METAMORFOSI KAFKIANA: DA FRECCIA ROSSA A FRECCETTA PENDULA

21 dicembre 2009

Non me ne vogliano gli abituali viaggiatori del pendolino da Roma per Reggio Calabria delle 6.45, a loro il massimo rispetto, ma per quanto riguarda gli abbonati TAV, che prima prendevano il 9601 delle 7,25, pagare un abbonamento (si dice fra poco aumentato a 345 euro) per viaggiare poi sul pendolino perché il treno è stato vergognosamente soppresso e fino alle 9,00 da Roma per Napoli non c’è nessun frecciarossa beh, fa girare vorticosamente i c… cosidetti.

La dura legge del “Castello” che rovina la vita dei cittadini è vigente più che mai. Restiamo uniti per ottenere il giusto trattamento che spetta a tutti i pendolari per lavoro, profumatamente paganti per servizi assenti!

Il gruppo del treno che non c’è

ROMA TERMINI: LUNEDÍ 14 DIC. 2009 ALLE h 6,30 APPUNTAMENTO ALL’EUROSTAR PER NAPOLI DELLE 6,45

11 dicembre 2009

Roma Termini, lunedì 14 dicembre 2009 alle ore 6,30 invitiamo tutti i pendolari del frecciarossa 9601 (il treno che non c’è delle ore 7,25 da Roma per Napoli) a incontrarci in testa al binario dell’eurostar delle 6,45 per il capoluogo partenopeo, per confrontarci sulle iniziative da prendere e protestare per l’inopportuna eliminazione di un treno essenziale per oltre un centinaio di pendolari abbonati (oltre ai viaggiatori quotidiani), di cui abbiamo raccolto già le firme. L’invito è rivolto anche a tutti i giornalisti e a chiunque voglia aiutarci a riottenere l’orario soppresso.

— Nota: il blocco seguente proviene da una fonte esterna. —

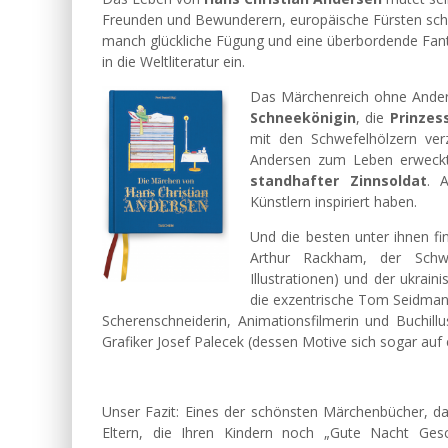
Freunden und Bewunderern, europäische Fürsten schät
manch glückliche Fügung und eine überbordende Fant
in die Weltliteratur ein.
Das Märchenreich ohne Ander
Schneekönigin
, die
Prinzes
mit den Schwefelhölzern verz
Andersen zum Leben erweckt h
standhafter Zinnsoldat
. 
Künstlern inspiriert haben.
Und die besten unter ihnen f
Arthur Rackham, der Schw
Illustrationen) und der ukrai
die exzentrische Tom Seidman
Scherenschneiderin, Animationsfilmerin und Buchill
Grafiker Josef Palecek (dessen Motive sich sogar auf
Unser Fazit: Eines der schönsten Märchenbücher, da
Eltern, die Ihren Kindern noch „Gute Nacht Ge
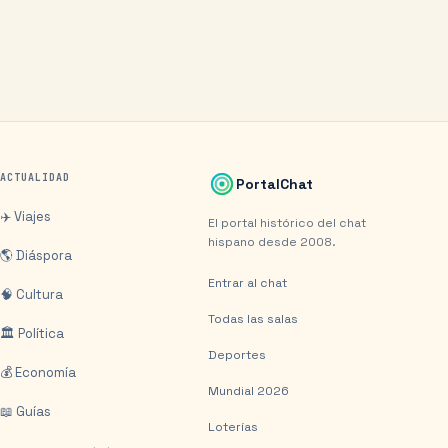
ACTUALIDAD
PortalChat
✈️ Viajes
El portal histórico del chat
hispano desde 2008.
🌎 Diáspora
Entrar al chat
🧠 Cultura
Todas las salas
🏛️ Política
Deportes
💰 Economía
Mundial 2026
📖 Guías
Loterías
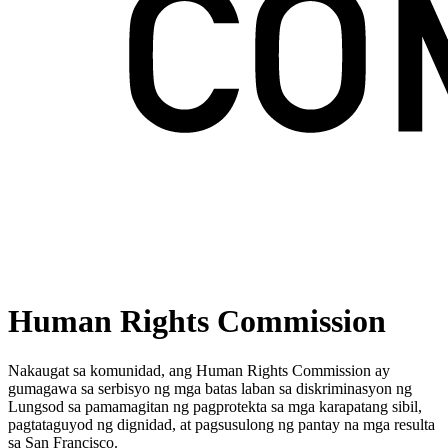
Human Rights Commission
Nakaugat sa komunidad, ang Human Rights Commission ay
gumagawa sa serbisyo ng mga batas laban sa diskriminasyon ng
Lungsod sa pamamagitan ng pagprotekta sa mga karapatang sibil,
pagtataguyod ng dignidad, at pagsusulong ng pantay na mga resulta
sa San Francisco.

Il gruppo dei pendolari del treno che non c’è

CHE FINE HA FATTO IL TRENO FRECCIAROSSA 9601 DELLE 7,25 DA ROMA PER NAPOLI?

10 dicembre 2009

Siamo in molti a chiedercelo, noi pendolari quotidiani che tutti i giorni da Roma vanno a Napoli per lavoro. Ormai orfani del frecciarossa delle 7,25, da lunedì 14 dicembre saremo costretti a prendere l’eurostar delle 6,45 per arrivare a napoli più o meno allo stesso orario di prima, ma avendo fatto, per il mese di dicembre, l’abbonamento all’alta velocità e svegliandoci 40 minuti prima. Oppure giungere a destinazione dopo le dieci prendendo l’alta velocità delle 9. Un buco di 2 ore e 15 minuti e nella fascia d’orario essenziale per chi si sposta per lavoro dalla capitale d’Italia verso il capoluogo campano!

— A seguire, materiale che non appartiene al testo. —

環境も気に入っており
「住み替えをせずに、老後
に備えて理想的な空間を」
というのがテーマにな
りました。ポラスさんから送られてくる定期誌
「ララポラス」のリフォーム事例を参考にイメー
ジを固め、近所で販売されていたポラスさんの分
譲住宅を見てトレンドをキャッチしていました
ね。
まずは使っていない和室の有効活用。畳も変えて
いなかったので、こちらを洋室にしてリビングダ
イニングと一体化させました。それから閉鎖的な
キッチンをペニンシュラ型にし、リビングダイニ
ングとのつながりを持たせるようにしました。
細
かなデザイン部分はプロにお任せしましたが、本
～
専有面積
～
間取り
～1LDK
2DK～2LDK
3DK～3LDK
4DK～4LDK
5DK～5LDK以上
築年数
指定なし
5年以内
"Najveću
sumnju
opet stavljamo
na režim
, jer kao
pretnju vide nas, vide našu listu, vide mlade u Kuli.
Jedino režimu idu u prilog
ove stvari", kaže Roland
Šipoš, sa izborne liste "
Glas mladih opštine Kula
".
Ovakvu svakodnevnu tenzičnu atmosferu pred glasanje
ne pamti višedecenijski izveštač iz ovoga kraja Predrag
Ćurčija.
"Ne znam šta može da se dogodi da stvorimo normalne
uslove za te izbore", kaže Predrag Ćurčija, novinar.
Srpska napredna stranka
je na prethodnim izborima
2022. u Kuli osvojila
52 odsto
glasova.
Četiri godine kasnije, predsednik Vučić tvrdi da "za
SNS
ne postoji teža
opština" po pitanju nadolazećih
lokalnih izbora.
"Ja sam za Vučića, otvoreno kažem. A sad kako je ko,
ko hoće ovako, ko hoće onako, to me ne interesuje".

Pazzesco? Non per la dirigenza di trenitalia, che inspiegabilmente ha soppresso il treno 9601 delle 7,25 da Roma per Napoli.

È per questo motivo che un gruppo di pendolari, ormai amici per quotidiana frequentazione obbligata dagli spostamenti causa lavoro, ha iniziato in segno di pacifica protesta un’azione comune per portare a conoscenza dei media e degli altri viaggiatori il disagio che ci avviamo a sopportare.

Di seguito il testo e le firme raccolte per l’esposto presentato al comando di Polizia dislocato alla stazione di Napoli Centrale e la locandina della protesta da scaricare a affiggere in giro.

Invitiamo tutti i pendolari d’Italia a postare commenti all’iniziativa, sul servizio di trenitalia e sui trasporti in genere raccontandoci le proprie esperienze di viaggiatori non per caso

a presto

il gruppo pendolare del treno che non c’è.